I have little problem understanding python multiprocessing. I wrote an application, witch analyzes downloaded web pages. I would like to fetch raw html in separate process with specific timeout. I know i can set timeout in urllib2, but it seems not working correctly in some cases when using socks5 proxy.
So, wrote a little Class:
class SubprocessManager(Logger):
def __init__(self, function):
self.request_queue = Queue()
self.return_queue = Queue()
self.worker = function
self.args = ()
self.kwargs = {'request_queue': self.request_queue,
'return_queue': self.return_queue}
self._run()
def _run(self):
self.subprocess = Process(target=self.worker, args=self.args, kwargs=self.kwargs)
self.subprocess.start()
def put_in_queue(self, data):
self.request_queue.put(data)
def get_from_queue(self):
result = None
try:
result = self.request_queue.get(timeout=10)
except Empty:
self.reset_process()
return result
def reset_process(self):
if self.subprocess.is_alive():
self.subprocess.terminate()
self._run()
Worker function:
def subprocess_fetch_www(*args, **kwargs):
request_queue = kwargs['request_queue']
return_queue = kwargs['return_queue']
while True:
request_data = request_queue.get()
if request_data:
return_data = fetch_request(*request_data)

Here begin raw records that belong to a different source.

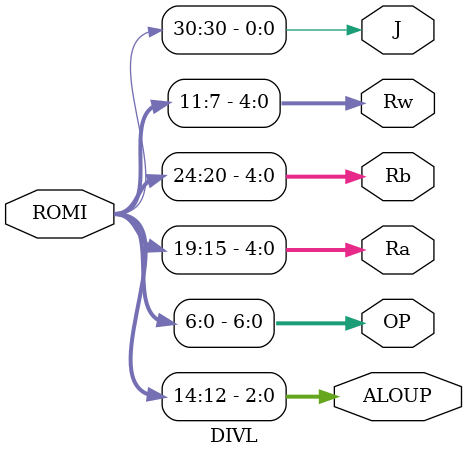
<source format=v>
module DIVL(
	 input [31:0] ROMI,
	 output [2:0] ALOUP,
	 output [6:0] OP,
	 output [4:0] Ra,
	 output [4:0] Rb, 
	 output [4:0] Rw,
	 output J
 );

assign OP=ROMI[6:0];
assign ALOUP=ROMI[14:12];
assign Ra=ROMI[19:15];
assign Rb=ROMI[24:20];
assign Rw=ROMI[11:7];
assign J=ROMI[30];
endmodule
</source>
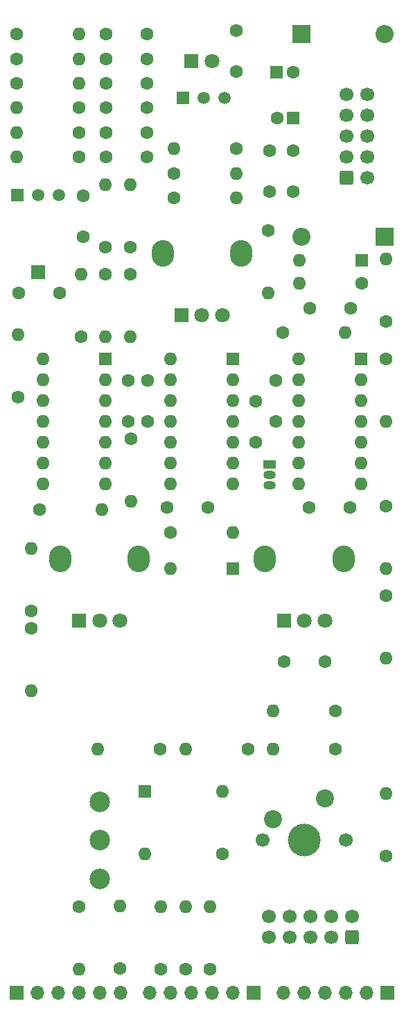
<source format=gts>
%TF.GenerationSoftware,KiCad,Pcbnew,8.0.5*%
%TF.CreationDate,2024-12-04T18:37:58+01:00*%
%TF.ProjectId,DMH_S_H_Noise_PCB,444d485f-535f-4485-9f4e-6f6973655f50,1*%
%TF.SameCoordinates,Original*%
%TF.FileFunction,Soldermask,Top*%
%TF.FilePolarity,Negative*%
%FSLAX46Y46*%
G04 Gerber Fmt 4.6, Leading zero omitted, Abs format (unit mm)*
G04 Created by KiCad (PCBNEW 8.0.5) date 2024-12-04 18:37:58*
%MOMM*%
%LPD*%
G01*
G04 APERTURE LIST*
G04 Aperture macros list*
%AMRoundRect*
0 Rectangle with rounded corners*
0 $1 Rounding radius*
0 $2 $3 $4 $5 $6 $7 $8 $9 X,Y pos of 4 corners*
0 Add a 4 corners polygon primitive as box body*
4,1,4,$2,$3,$4,$5,$6,$7,$8,$9,$2,$3,0*
0 Add four circle primitives for the rounded corners*
1,1,$1+$1,$2,$3*
1,1,$1+$1,$4,$5*
1,1,$1+$1,$6,$7*
1,1,$1+$1,$8,$9*
0 Add four rect primitives between the rounded corners*
20,1,$1+$1,$2,$3,$4,$5,0*
20,1,$1+$1,$4,$5,$6,$7,0*
20,1,$1+$1,$6,$7,$8,$9,0*
20,1,$1+$1,$8,$9,$2,$3,0*%
G04 Aperture macros list end*
%ADD10R,1.800000X1.800000*%
%ADD11C,1.800000*%
%ADD12O,2.720000X3.240000*%
%ADD13C,1.700000*%
%ADD14C,4.000000*%
%ADD15C,2.200000*%
%ADD16C,2.500000*%
%ADD17R,1.700000X1.700000*%
%ADD18R,1.600000X1.600000*%
%ADD19C,1.600000*%
%ADD20O,1.600000X1.600000*%
%ADD21R,2.200000X2.200000*%
%ADD22O,2.200000X2.200000*%
%ADD23O,1.700000X1.700000*%
%ADD24RoundRect,0.250000X0.600000X-0.600000X0.600000X0.600000X-0.600000X0.600000X-0.600000X-0.600000X0*%
%ADD25R,1.500000X1.500000*%
%ADD26C,1.500000*%
%ADD27R,1.500000X1.050000*%
%ADD28O,1.500000X1.050000*%
%ADD29RoundRect,0.250000X-0.600000X-0.600000X0.600000X-0.600000X0.600000X0.600000X-0.600000X0.600000X0*%
G04 APERTURE END LIST*
D10*
%TO.C,D3*%
X73725000Y-47500000D03*
D11*
X76265000Y-47500000D03*
%TD*%
D12*
%TO.C,RV1*%
X70200000Y-70975000D03*
X79800000Y-70975000D03*
D10*
X72500000Y-78475000D03*
D11*
X75000000Y-78475000D03*
X77500000Y-78475000D03*
%TD*%
D12*
%TO.C,RV2*%
X57700000Y-108225000D03*
X67300000Y-108225000D03*
D10*
X60000000Y-115725000D03*
D11*
X62500000Y-115725000D03*
X65000000Y-115725000D03*
%TD*%
D12*
%TO.C,RV3*%
X82700000Y-108225000D03*
X92300000Y-108225000D03*
D10*
X85000000Y-115725000D03*
D11*
X87500000Y-115725000D03*
X90000000Y-115725000D03*
%TD*%
D13*
%TO.C,SW1*%
X82420000Y-142500000D03*
D14*
X87500000Y-142500000D03*
D13*
X92580000Y-142500000D03*
D15*
X90040000Y-137420000D03*
X83690000Y-139960000D03*
%TD*%
D16*
%TO.C,SW2*%
X62500000Y-147200000D03*
X62500000Y-142500000D03*
X62500000Y-137800000D03*
%TD*%
D17*
%TO.C,J0*%
X55000000Y-73200000D03*
%TD*%
D18*
%TO.C,C1*%
X84144888Y-48875000D03*
D19*
X86144888Y-48875000D03*
%TD*%
D18*
%TO.C,U1*%
X94400000Y-83775000D03*
D20*
X94400000Y-86315000D03*
X94400000Y-88855000D03*
X94400000Y-91395000D03*
X94400000Y-93935000D03*
X94400000Y-96475000D03*
X94400000Y-99015000D03*
X86780000Y-99015000D03*
X86780000Y-96475000D03*
X86780000Y-93935000D03*
X86780000Y-91395000D03*
X86780000Y-88855000D03*
X86780000Y-86315000D03*
X86780000Y-83775000D03*
%TD*%
D21*
%TO.C,D1*%
X97280000Y-68900000D03*
D22*
X87120000Y-68900000D03*
%TD*%
D19*
%TO.C,R5*%
X91310000Y-126700000D03*
D20*
X83690000Y-126700000D03*
%TD*%
D18*
%TO.C,D6*%
X78810000Y-109400000D03*
D20*
X71190000Y-109400000D03*
%TD*%
D19*
%TO.C,R32*%
X52390000Y-47200000D03*
D20*
X60010000Y-47200000D03*
%TD*%
D19*
%TO.C,R26*%
X60010000Y-56200000D03*
D20*
X52390000Y-56200000D03*
%TD*%
D19*
%TO.C,C8*%
X68400000Y-86400000D03*
X68400000Y-91400000D03*
%TD*%
D17*
%TO.C,J50*%
X52350000Y-161100000D03*
D23*
X54890000Y-161100000D03*
X57430000Y-161100000D03*
X59970000Y-161100000D03*
X62510000Y-161100000D03*
X65050000Y-161100000D03*
%TD*%
D19*
%TO.C,C3*%
X79200000Y-43800000D03*
X79200000Y-48800000D03*
%TD*%
%TO.C,C16*%
X68300000Y-53200000D03*
X63300000Y-53200000D03*
%TD*%
%TO.C,C14*%
X85000000Y-120700000D03*
X90000000Y-120700000D03*
%TD*%
%TO.C,C20*%
X68300000Y-47200000D03*
X63300000Y-47200000D03*
%TD*%
%TO.C,C19*%
X68300000Y-50200000D03*
X63300000Y-50200000D03*
%TD*%
%TO.C,R37*%
X70000000Y-158210000D03*
D20*
X70000000Y-150590000D03*
%TD*%
D19*
%TO.C,R34*%
X52550000Y-88485000D03*
D20*
X52550000Y-80865000D03*
%TD*%
D19*
%TO.C,C12*%
X83300000Y-58400000D03*
X83300000Y-63400000D03*
%TD*%
%TO.C,R29*%
X55190000Y-102200000D03*
D20*
X62810000Y-102200000D03*
%TD*%
D19*
%TO.C,R19*%
X63200000Y-70210000D03*
D20*
X63200000Y-62590000D03*
%TD*%
D19*
%TO.C,R10*%
X83100000Y-68190000D03*
D20*
X83100000Y-75810000D03*
%TD*%
D19*
%TO.C,R15*%
X71190000Y-105000000D03*
D20*
X78810000Y-105000000D03*
%TD*%
D19*
%TO.C,R14*%
X71580000Y-61200000D03*
D20*
X79200000Y-61200000D03*
%TD*%
D19*
%TO.C,R22*%
X66200000Y-73490000D03*
D20*
X66200000Y-81110000D03*
%TD*%
D24*
%TO.C,J200*%
X93330000Y-154352500D03*
D13*
X90790000Y-154352500D03*
X88250000Y-154352500D03*
X85710000Y-154352500D03*
X83170000Y-154352500D03*
X93330000Y-151812500D03*
X90790000Y-151812500D03*
X88250000Y-151812500D03*
X85710000Y-151812500D03*
X83170000Y-151812500D03*
%TD*%
D18*
%TO.C,U3*%
X63200000Y-83775000D03*
D20*
X63200000Y-86315000D03*
X63200000Y-88855000D03*
X63200000Y-91395000D03*
X63200000Y-93935000D03*
X63200000Y-96475000D03*
X63200000Y-99015000D03*
X55580000Y-99015000D03*
X55580000Y-96475000D03*
X55580000Y-93935000D03*
X55580000Y-91395000D03*
X55580000Y-88855000D03*
X55580000Y-86315000D03*
X55580000Y-83775000D03*
%TD*%
D19*
%TO.C,C15*%
X60500000Y-63900000D03*
X60500000Y-68900000D03*
%TD*%
%TO.C,C17*%
X68300000Y-56200000D03*
X63300000Y-56200000D03*
%TD*%
%TO.C,C18*%
X68300000Y-59200000D03*
X63300000Y-59200000D03*
%TD*%
%TO.C,R4*%
X60000000Y-150580000D03*
D20*
X60000000Y-158200000D03*
%TD*%
D19*
%TO.C,R17*%
X77500000Y-144210000D03*
D20*
X77500000Y-136590000D03*
%TD*%
D25*
%TO.C,Q3*%
X52460000Y-63840000D03*
D26*
X55000000Y-63840000D03*
X57540000Y-63840000D03*
%TD*%
D19*
%TO.C,R25*%
X60010000Y-53200000D03*
D20*
X52390000Y-53200000D03*
%TD*%
D19*
%TO.C,R28*%
X66300000Y-93590000D03*
D20*
X66300000Y-101210000D03*
%TD*%
D19*
%TO.C,R1*%
X84890000Y-80600000D03*
D20*
X92510000Y-80600000D03*
%TD*%
D19*
%TO.C,R16*%
X97500000Y-144410000D03*
D20*
X97500000Y-136790000D03*
%TD*%
D19*
%TO.C,C10*%
X52600000Y-75800000D03*
X57600000Y-75800000D03*
%TD*%
%TO.C,R33*%
X52390000Y-44200000D03*
D20*
X60010000Y-44200000D03*
%TD*%
D19*
%TO.C,R11*%
X94510000Y-74600000D03*
D20*
X86890000Y-74600000D03*
%TD*%
D19*
%TO.C,R7*%
X69910000Y-131400000D03*
D20*
X62290000Y-131400000D03*
%TD*%
D19*
%TO.C,R13*%
X97500000Y-101790000D03*
D20*
X97500000Y-109410000D03*
%TD*%
D19*
%TO.C,C13*%
X75700000Y-101900000D03*
X70700000Y-101900000D03*
%TD*%
D18*
%TO.C,C2*%
X86155114Y-54475000D03*
D19*
X84155114Y-54475000D03*
%TD*%
%TO.C,C21*%
X68300000Y-44200000D03*
X63300000Y-44200000D03*
%TD*%
%TO.C,R23*%
X73000000Y-158210000D03*
D20*
X73000000Y-150590000D03*
%TD*%
D25*
%TO.C,Q1*%
X72660000Y-52000000D03*
D26*
X75200000Y-52000000D03*
X77740000Y-52000000D03*
%TD*%
D19*
%TO.C,R21*%
X60200000Y-81110000D03*
D20*
X60200000Y-73490000D03*
%TD*%
D19*
%TO.C,C7*%
X81600000Y-88975000D03*
X81600000Y-93975000D03*
%TD*%
D27*
%TO.C,Q2*%
X83250000Y-96700000D03*
D28*
X83250000Y-97970000D03*
X83250000Y-99240000D03*
%TD*%
D19*
%TO.C,R31*%
X52390000Y-50200000D03*
D20*
X60010000Y-50200000D03*
%TD*%
D19*
%TO.C,R2*%
X97500000Y-79235000D03*
D20*
X97500000Y-71615000D03*
%TD*%
D19*
%TO.C,R3*%
X97500000Y-83800000D03*
D20*
X97500000Y-91420000D03*
%TD*%
D18*
%TO.C,D5*%
X94510000Y-71800000D03*
D20*
X86890000Y-71800000D03*
%TD*%
D21*
%TO.C,D2*%
X87120000Y-44200000D03*
D22*
X97280000Y-44200000D03*
%TD*%
D19*
%TO.C,R36*%
X54100000Y-114510000D03*
D20*
X54100000Y-106890000D03*
%TD*%
D19*
%TO.C,R38*%
X79210000Y-58200000D03*
D20*
X71590000Y-58200000D03*
%TD*%
D19*
%TO.C,R8*%
X80610000Y-131400000D03*
D20*
X72990000Y-131400000D03*
%TD*%
D19*
%TO.C,R9*%
X71590000Y-64200000D03*
D20*
X79210000Y-64200000D03*
%TD*%
D19*
%TO.C,R35*%
X54100000Y-116690000D03*
D20*
X54100000Y-124310000D03*
%TD*%
D17*
%TO.C,J60*%
X81350000Y-161100000D03*
D23*
X78810000Y-161100000D03*
X76270000Y-161100000D03*
X73730000Y-161100000D03*
X71190000Y-161100000D03*
X68650000Y-161100000D03*
%TD*%
D29*
%TO.C,J100*%
X92647500Y-61680000D03*
D13*
X95187500Y-61680000D03*
X92647500Y-59140000D03*
X95187500Y-59140000D03*
X92647500Y-56600000D03*
X95187500Y-56600000D03*
X92647500Y-54060000D03*
X95187500Y-54060000D03*
X92647500Y-51520000D03*
X95187500Y-51520000D03*
%TD*%
D19*
%TO.C,R27*%
X60010000Y-59200000D03*
D20*
X52390000Y-59200000D03*
%TD*%
D18*
%TO.C,U2*%
X78800000Y-83775000D03*
D20*
X78800000Y-86315000D03*
X78800000Y-88855000D03*
X78800000Y-91395000D03*
X78800000Y-93935000D03*
X78800000Y-96475000D03*
X78800000Y-99015000D03*
X71180000Y-99015000D03*
X71180000Y-96475000D03*
X71180000Y-93935000D03*
X71180000Y-91395000D03*
X71180000Y-88855000D03*
X71180000Y-86315000D03*
X71180000Y-83775000D03*
%TD*%
D19*
%TO.C,C6*%
X84000000Y-86400000D03*
X84000000Y-91400000D03*
%TD*%
%TO.C,R18*%
X65000000Y-158185000D03*
D20*
X65000000Y-150565000D03*
%TD*%
D18*
%TO.C,D4*%
X68000000Y-136590000D03*
D20*
X68000000Y-144210000D03*
%TD*%
D19*
%TO.C,R6*%
X91310000Y-131400000D03*
D20*
X83690000Y-131400000D03*
%TD*%
D19*
%TO.C,R12*%
X97500000Y-112700000D03*
D20*
X97500000Y-120320000D03*
%TD*%
D19*
%TO.C,C11*%
X88200000Y-77600000D03*
X93200000Y-77600000D03*
%TD*%
%TO.C,C4*%
X86100000Y-58400000D03*
X86100000Y-63400000D03*
%TD*%
%TO.C,C9*%
X66000000Y-91400000D03*
X66000000Y-86400000D03*
%TD*%
%TO.C,R20*%
X66200000Y-70210000D03*
D20*
X66200000Y-62590000D03*
%TD*%
D19*
%TO.C,R30*%
X76000000Y-158210000D03*
D20*
X76000000Y-150590000D03*
%TD*%
D19*
%TO.C,R24*%
X63200000Y-73490000D03*
D20*
X63200000Y-81110000D03*
%TD*%
D17*
%TO.C,J70*%
X97650000Y-161100000D03*
D23*
X95110000Y-161100000D03*
X92570000Y-161100000D03*
X90030000Y-161100000D03*
X87490000Y-161100000D03*
X84950000Y-161100000D03*
%TD*%
D19*
%TO.C,C5*%
X93100000Y-101900000D03*
X88100000Y-101900000D03*
%TD*%
M02*

</source>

return_queue.put(return_data)
And function that is called for each url from input list:
def fetch_html(url, max_retry=cfg.URLLIB_MAX_RETRY, to_xml=False, com_headers=False):
subprocess = Logger.SUBPROCESS
args = (url, max_retry, com_headers)
subprocess.put_in_queue(args)
result = subprocess.get_from_queue()
if result and to_xml:
return html2lxml(result)
return result
I need help in fixing my code. I want my subprocess running all the time waiting for job in request_queue. I want to recreate subprocess only in case of timeout. Worker should suspend execution once request_data is processed and return_data put in return queue.
How can i achieve that?
EDIT:
Well, it seems that above code works as intended, if get_from_queue requests result data from return_queue instead request_queue... >_>'
Ok, I think I have a better understanding of what you want to do.
Have a look at this code. It's not OO but illustrates the idea.
from multiprocessing import Process, Queue, Pipe
from time import sleep
import random
proc = None
inq = None
outq = None
def createWorker():
global inq, outq, proc
inq = Queue()
outq = Queue()
proc = Process(target=worker, args=(inq,outq))
proc.start()
def worker(inq, outq):
print "Worker started"
while True:
url = inq.get()
secs = random.randint(1,5)
print "processing", url, " sleeping for", secs
sleep(secs)
outq.put(url + " done")
def callWithTimeout(arg):
global proc, inq, outq
inq.put(arg)
result = None
while result is None:
try:
result = outq.get(timeout=4)
except:
print "restarting worker process"
proc.terminate()
createWorker()
inq.put(arg)
return result
def main():
global proc, inq, outq
createWorker()
for arg in ["foo", "bar", "baz", "quux"]:
res = callWithTimeout(arg)
print "res =", res
proc.terminate()
main()
It uses two queues - one for sending messages to the worker process and one for receiving the results. You could also use pipes. Also, new queues are created when the worker process is restarted - this is to avoid a possible race condition.
Edit: Just saw your edit - looks like the same idea.